Salaries and prices up to 1917 year
1. Workers. The average salary of a worker in Russia was 37.5 rubles. Multiply this amount by 1282,29 (the ratio of the tsarist ruble to the modern) and get the amount of 48085 thousand rubles to the modern conversion.
2. Janitor 18 rubles or 23081 p. on modern money
3. Second Lieutenant Lieutenant 70 p. or 89 760 p. on modern money
4. The town (ordinary police officer) 20, 5 p. or 26 287 p. on modern money
5. Workers (Petersburg). It is interesting that the average salary in St. Petersburg was lower and amounted to 1914 year 22 ruble 53 penny. Multiply this amount by 1282,29 and get 28890 Russian rubles.
6.Kuharka 5 - 8 r. or 6.5.-10 thousand for modern money
7. Elementary school teacher 25 p. or 32050 p. on modern money
8. Gymnasium Teacher 85 or 108970 p. on modern money
9 .. Senior Janitor 40 p. or 51 297 p. on modern money
10..Okolotochny warder (modern analog-part) 50 p. or 64 115 for modern money
11. Paramedic 40 p. or 51280 p.
12. Colonel 325 p. or 416 744 p. on modern money
13. Kollezhsky assessor (middle class official) 62 p. or 79 502 p. on modern money
14. Privy Councilor (official of the highest class) 500 or 641 145 for modern money. The same amount received by the army general
And how much, you ask, then cost products? A pound of meat in 1914 cost 19 kopecks. Russian pound weighed gram 0,40951241. It means that a kilogram, if it were a measure of weight, would have cost 46,39 kopecks - 0,359 gram of gold, that is, in current money, 551 ruble 14 kopecks.

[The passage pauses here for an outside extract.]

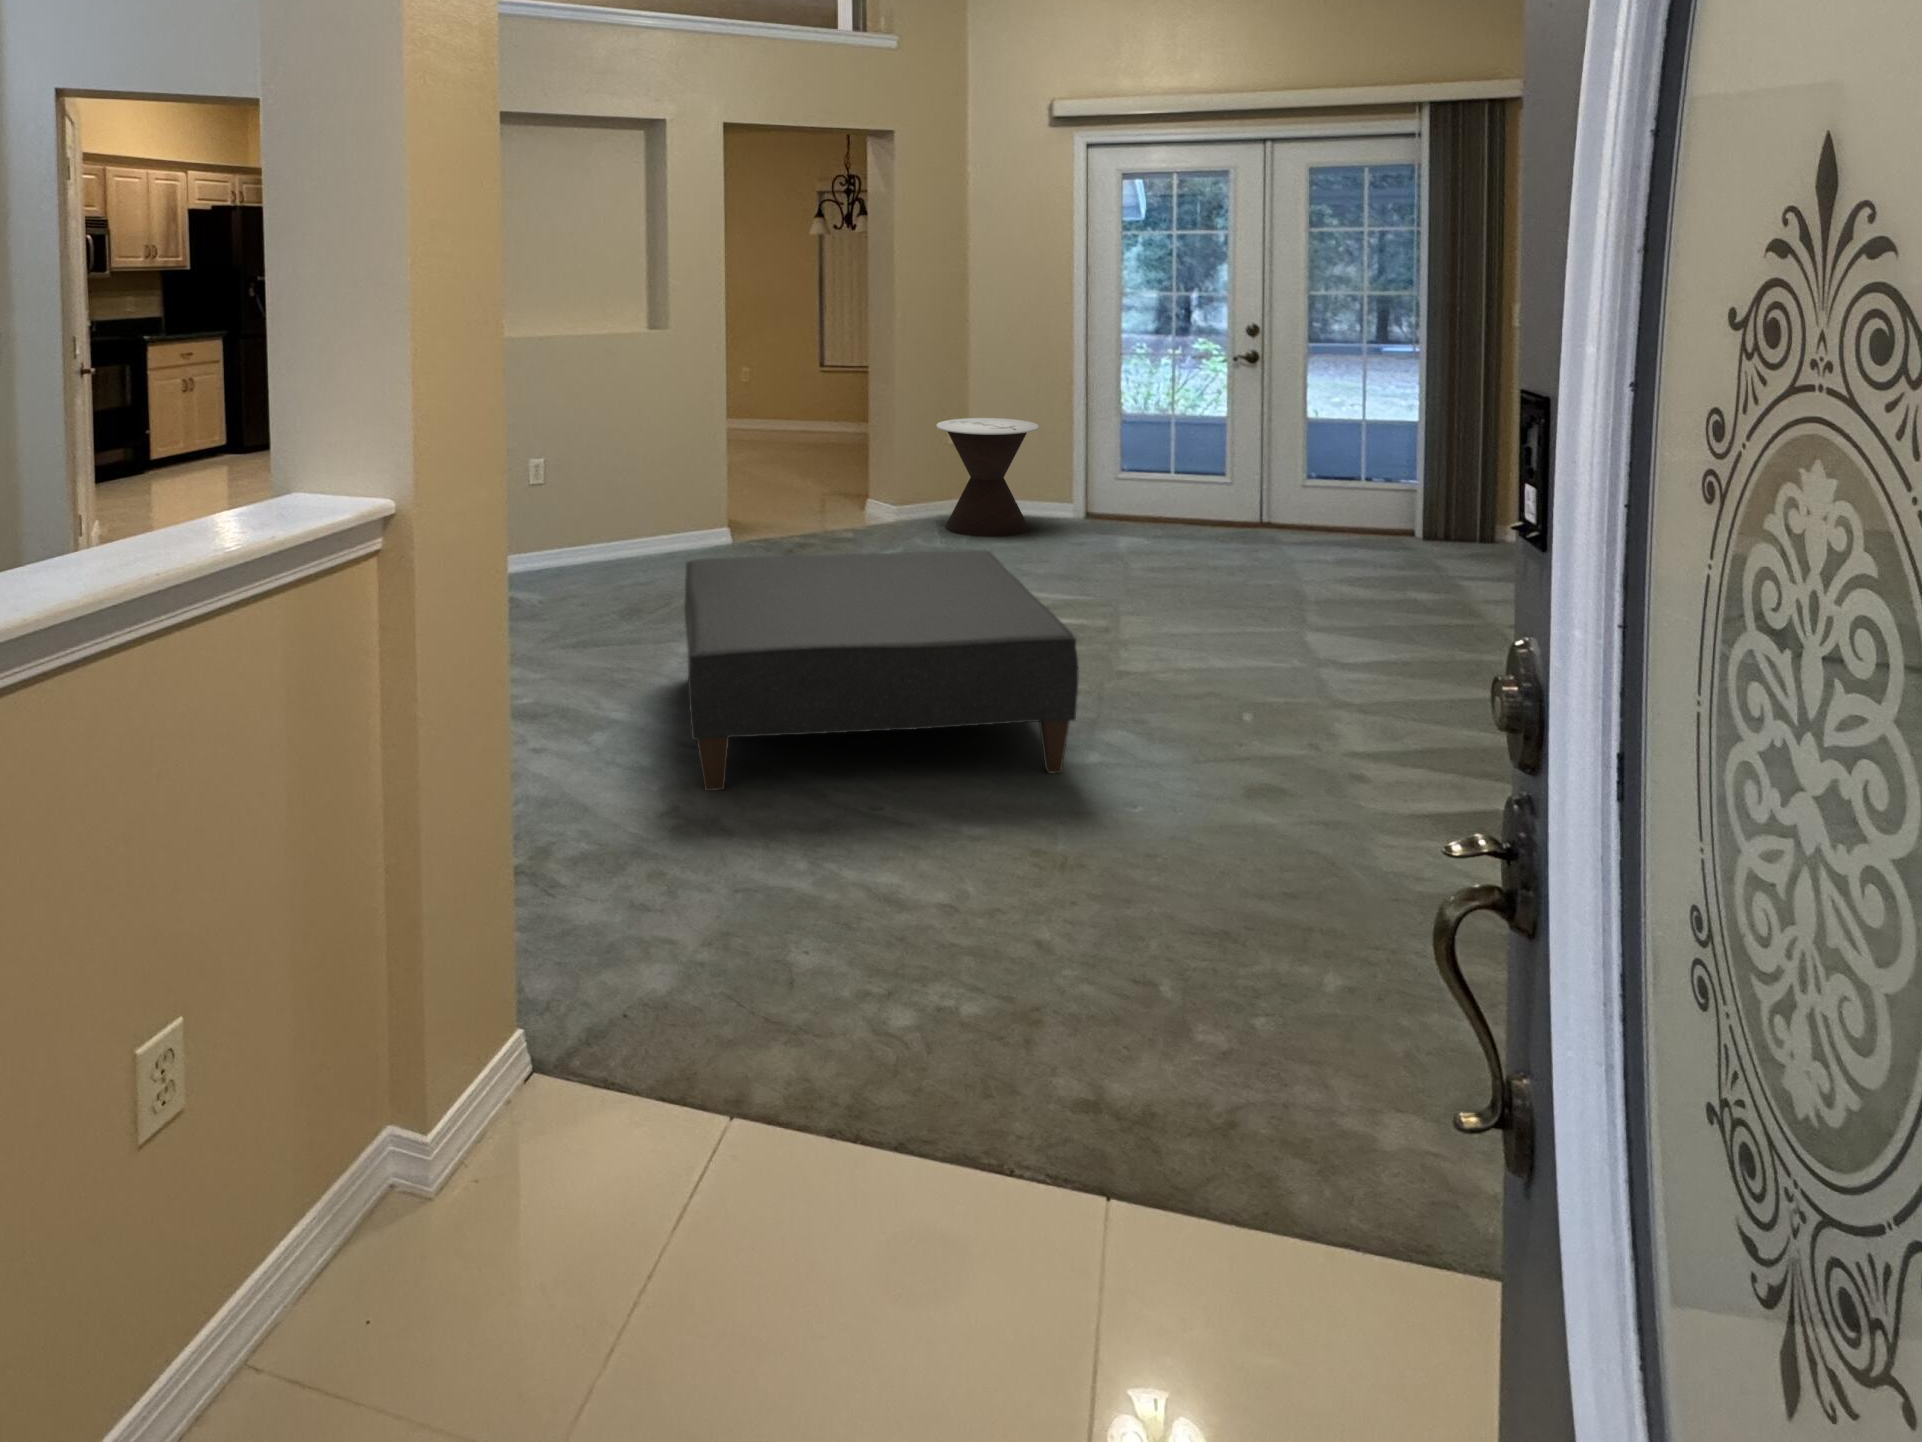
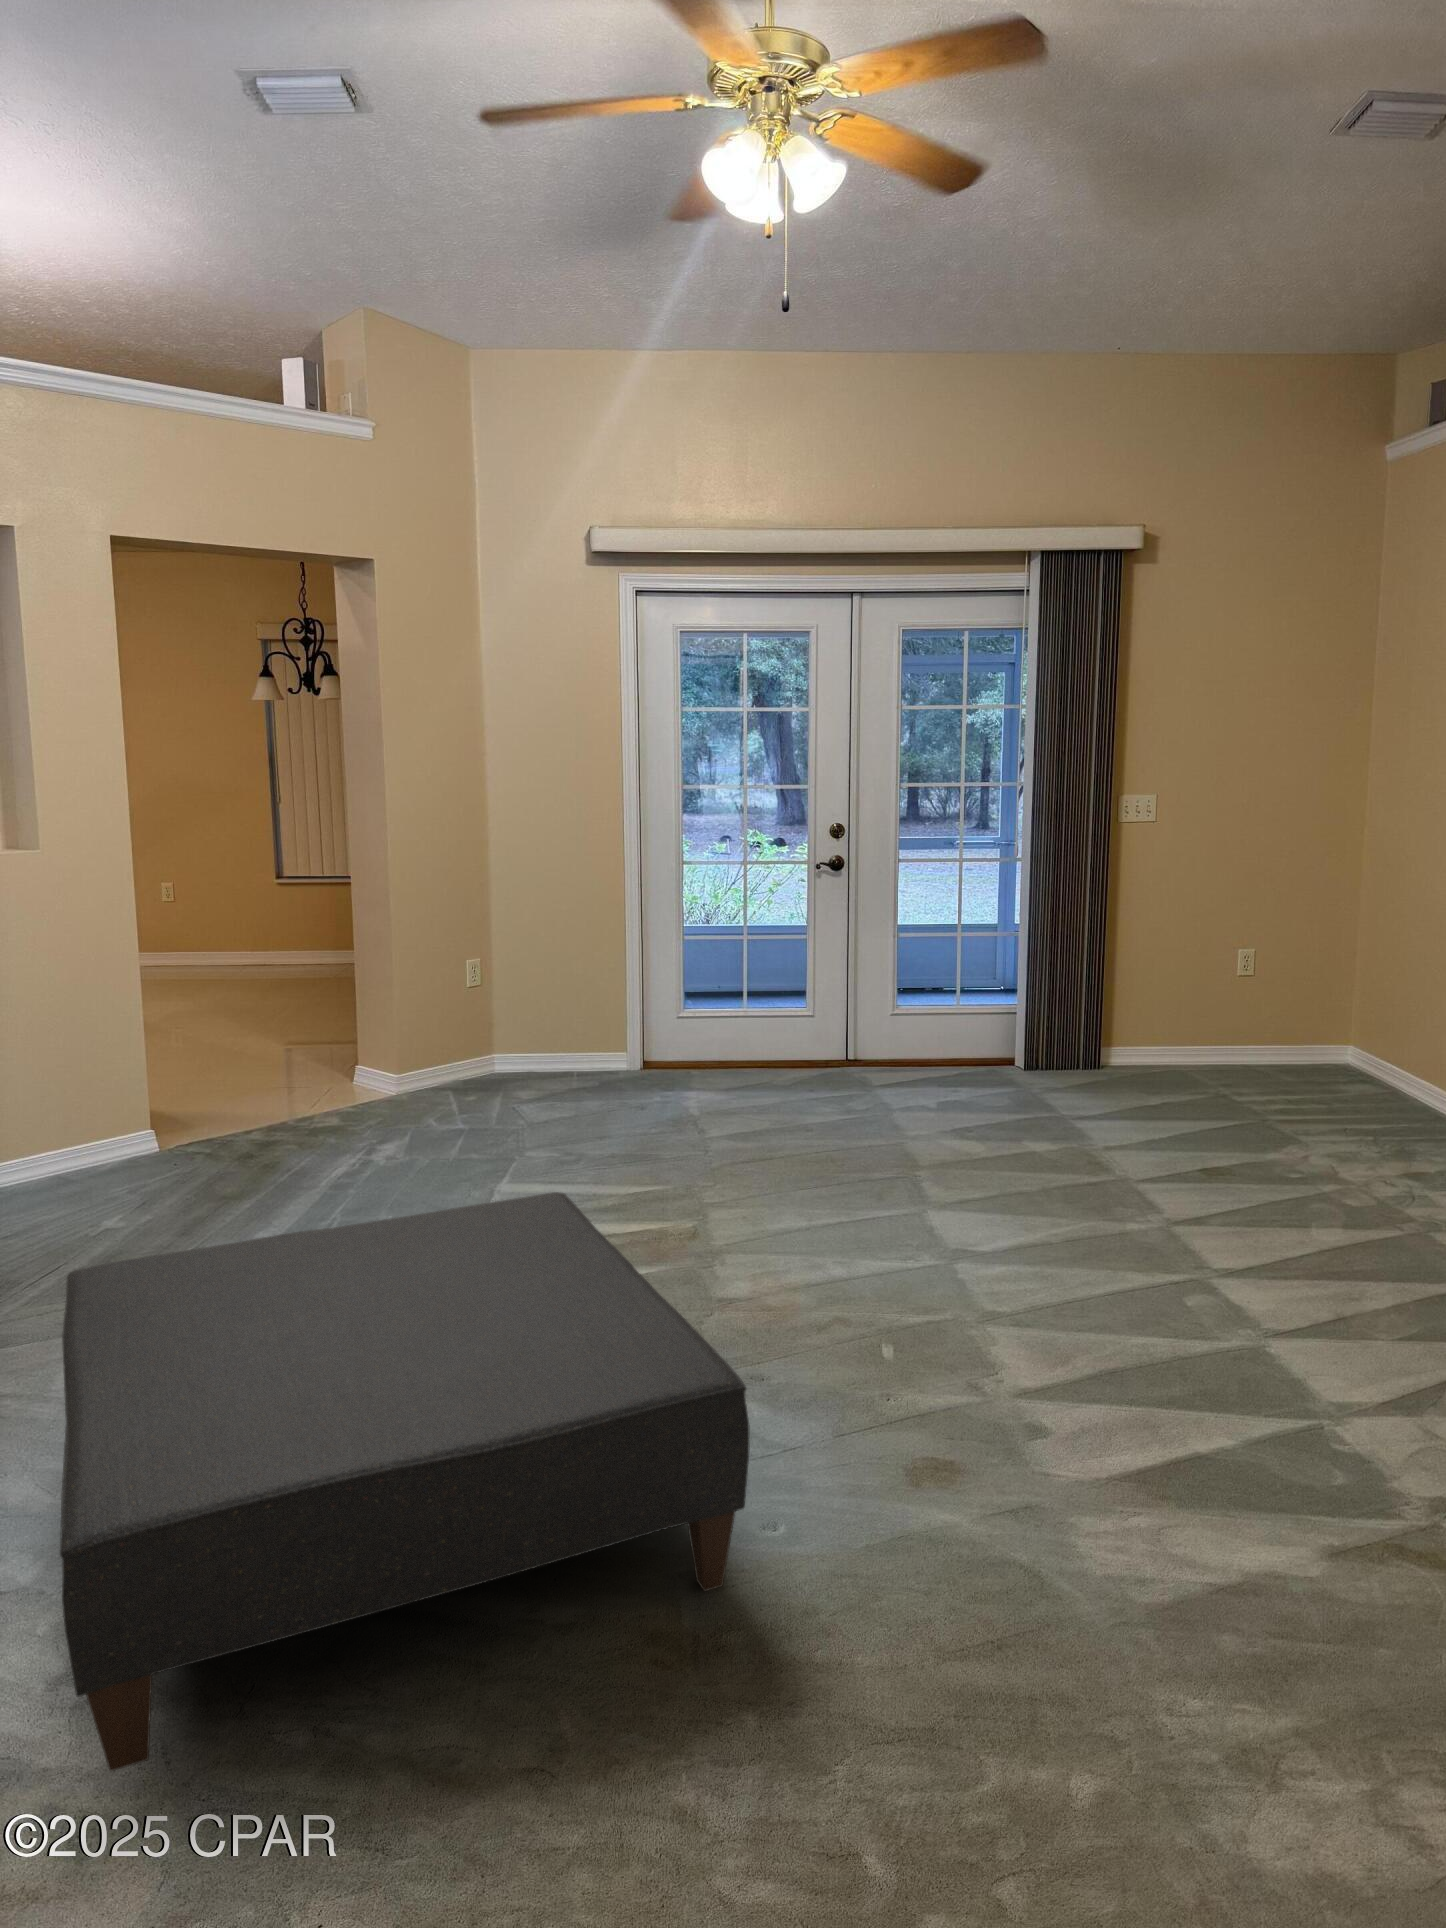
side table: present [937,418,1038,537] -> none [449,949,583,1109]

Thus, a worker could buy a kilogram of meat for his salary 48,6, if he wanted to, of course.
Wheat flour 0,08 p. (8 kopecks) = 1 pound (0,4 kg)
Figure pound 0,12 p. = 1 pound (0,4 kg)
Biscuit 0,60 p. = 1 pound (0,4 kg)
Milk 0,08 r. = 1 bottle
Tomatoes 0,22 p. = 1 pound
Fish (pike perch) 0,25 p. = 1 pound
Grapes (raisins) 0,16 p. = 1 pound
Apples 0,03 p. = 1 pound
Now let's see how much it cost to rent a house. Rental housing cost in St. Petersburg 25, and in Moscow and Kiev 20 kopecks per square arshin per month. These 20 kopecks make up today 256 rubles, and square arshin - 0,5058 m². That is, the monthly rent of one square meter was worth in 1914, the 506 of today's rubles. Our clerk would rent an apartment of one hundred square arshins in St. Petersburg for 25 rubles a month. But he did not rent such an apartment, but was content with a basement and garret closet, where the area was smaller, and the rental rate was lower. Such an apartment was rented, as a rule, by titular advisers who received a salary at the level of an army captain. The bare salary of a titular adviser was 105 rubles per month (134 thousand 640 rubles) per month. Thus, the 50-meter flat cost him less than a quarter of the salary.
Well, now let's talk about how the recalculation for modern money is made on the example of the clerk (petty official) salary. In rubles, his salary was 37 rubles and 24 and a half pennies. In those years, there was a gold standard, and each ruble contained 17,424 fractions of pure gold, that is, 0,774235 g in terms of metric measures. Therefore, the clerk's salary is equal to 28,836382575 gram of gold. If we divide this weight into the current gold content of the ruble as of 28 in January 2013, we get 47 758 rubles and 89 kopecks. As you can see, the royal ruble is equal today 1282 to modern rubles 29 kopecks.